Al salir del comedor, don Juan, flanqueado por Catalina y por la jueza Chivers, se encontró con Paco y con Juanito. Le esperaban. Habían estado en una sala de fiestas... dos calles más al norte. Llevaban media hora en el vestíbulo del restaurante hablando con la chica del guardarropa. Juanito, beodo total, se atusaba el bigote y lanzaba miradas canallas a la pequeña pelirroja; ésta tuvo que dejar de reírse de las muecas del agregado porque todo el mundo comenzaba a pedirle los abrigos.
− ¿Qué hacéis aquí? − interrogó don Juan entre enfadado y burlón.
− Venimos para acompañarte a casa, tío. Aunque el hotel esté a doscientos metros, la noche tiene peligro − dijo Juanito, de modo confidencial.
− No es necesario, yo voy a dejar en sus hoteles a estas damas.
Paco y Juanito le acompañaban a Nueva York con cargo a la embajada. ¡Qué menos para un embajador de España que dos acólitos!
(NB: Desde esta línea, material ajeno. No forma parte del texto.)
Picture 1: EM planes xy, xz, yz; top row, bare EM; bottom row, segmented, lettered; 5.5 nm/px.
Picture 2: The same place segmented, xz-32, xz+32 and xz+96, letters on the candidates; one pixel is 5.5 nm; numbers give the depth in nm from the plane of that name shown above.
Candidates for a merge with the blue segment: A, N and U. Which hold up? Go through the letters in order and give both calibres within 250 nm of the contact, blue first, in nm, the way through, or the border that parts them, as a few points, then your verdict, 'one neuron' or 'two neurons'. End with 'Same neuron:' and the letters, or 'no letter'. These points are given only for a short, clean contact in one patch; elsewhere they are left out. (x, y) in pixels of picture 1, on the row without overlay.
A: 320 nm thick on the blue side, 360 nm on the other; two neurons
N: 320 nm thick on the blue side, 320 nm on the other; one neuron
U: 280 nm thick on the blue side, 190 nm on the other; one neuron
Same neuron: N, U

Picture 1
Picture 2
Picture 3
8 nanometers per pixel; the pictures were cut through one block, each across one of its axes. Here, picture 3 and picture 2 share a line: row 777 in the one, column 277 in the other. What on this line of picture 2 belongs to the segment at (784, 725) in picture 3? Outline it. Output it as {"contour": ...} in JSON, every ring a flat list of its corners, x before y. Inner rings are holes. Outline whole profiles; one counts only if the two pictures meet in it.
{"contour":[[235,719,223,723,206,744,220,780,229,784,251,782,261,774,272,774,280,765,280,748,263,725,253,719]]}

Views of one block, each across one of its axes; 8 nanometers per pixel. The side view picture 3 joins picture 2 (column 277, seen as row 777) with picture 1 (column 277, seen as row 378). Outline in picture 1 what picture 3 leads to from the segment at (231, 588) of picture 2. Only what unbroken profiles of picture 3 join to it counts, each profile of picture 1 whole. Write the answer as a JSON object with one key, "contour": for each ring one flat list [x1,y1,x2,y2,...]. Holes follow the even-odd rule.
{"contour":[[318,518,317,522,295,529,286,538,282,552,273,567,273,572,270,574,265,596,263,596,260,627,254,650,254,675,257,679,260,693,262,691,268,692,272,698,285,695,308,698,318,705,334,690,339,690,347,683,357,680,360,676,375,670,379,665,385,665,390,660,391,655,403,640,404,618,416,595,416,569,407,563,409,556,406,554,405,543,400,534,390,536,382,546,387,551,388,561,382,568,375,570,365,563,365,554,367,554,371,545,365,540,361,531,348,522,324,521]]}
Sir Lionel, llevaba siete; Roustan, diez y cocinero, aparte de los generales y políticos venidos de Francia. Nicolai traía quince sirvientes. Todos los embajadores, en los mejores hoteles, los españoles, en “The Meridian”, casi una casa de huéspedes.
Don Juan se despidió de ellos. Juanito, entonces, se precipitó dentro del salón con paso decidido. Había reconocido a Victoria. Fue a saludarla, pero descubrió que, a unos metros de ella, Ignacio − contento y más moreno que nunca − hablaba con Lamadriz. Se detuvo en seco: “están aquí los dos, se han citado, ella le quiere, está claro, se compromete, ¡tierra trágame!, qué tontería ridícula saludarla, huye”. Dio media vuelta y salió con rapidez hacia el exterior. Le había desaparecido del todo la flojera tontuna del bebido.